The sound of a dump truck landing on the bar next to DeMarco’s right elbow startled him from his reverie. It turned out not to be a dump truck but Alice’s purse, fifteen cubic feet of a fake leather filled, apparently, with everything she owned.

Without acknowledging DeMarco, Alice signaled to Mr. William. He approached tentatively. Mr. William was a gregarious person who enjoyed his patrons; Alice was the rare exception.

“Black Jack on the rocks, string bean, and make it snappy,” Alice said.

“Yes, ma’am,” Mr. William said. It’s difficult for a man six foot six to cower but Mr. William managed.

“You know,” Alice said to DeMarco, “since you knew I was coming and you know what I drink, you coulda had my drink waitin’ for me.”

“Like your liver would shut down if you got your evening booster shot five minutes late.”

“Don’t be a smart ass.”

Mr. William delivered her drink then backed away like Michael Jackson doing his moonwalk.

“Hey,” Alice yelled at him. “No peanuts? None of them little goldfish things?”

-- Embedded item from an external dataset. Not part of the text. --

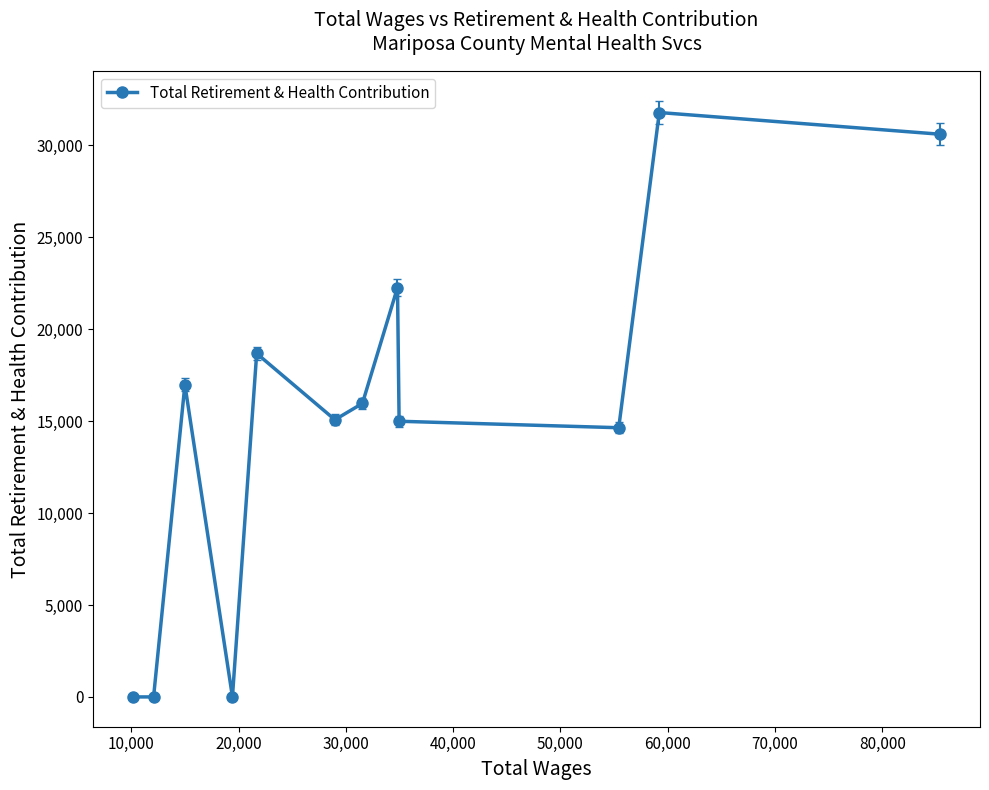

What is the difference between the second highest and second lowest values?

30610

“I’ll get you some, ma’am,” Mr. William said, his face wooden, his eyes bright buttons that warned of impending homicide.

Alice was fifty, with dyed blond big hair, too much makeup, and twenty pounds she didn’t need. She had a husband she referred to as “that asshole” and a son she called “that little jerk.” Alice lived for only one thing: the slot machines in Atlantic City, a mecca she pilgrimaged to every weekend. She worked for AT&T.

Alice slugged down half her drink and then began to rummage through her bottomless purse. “Here,” she said dropping six wrinkled pages on the bar in front of DeMarco: Billy Mattis’s phone records for the last three months.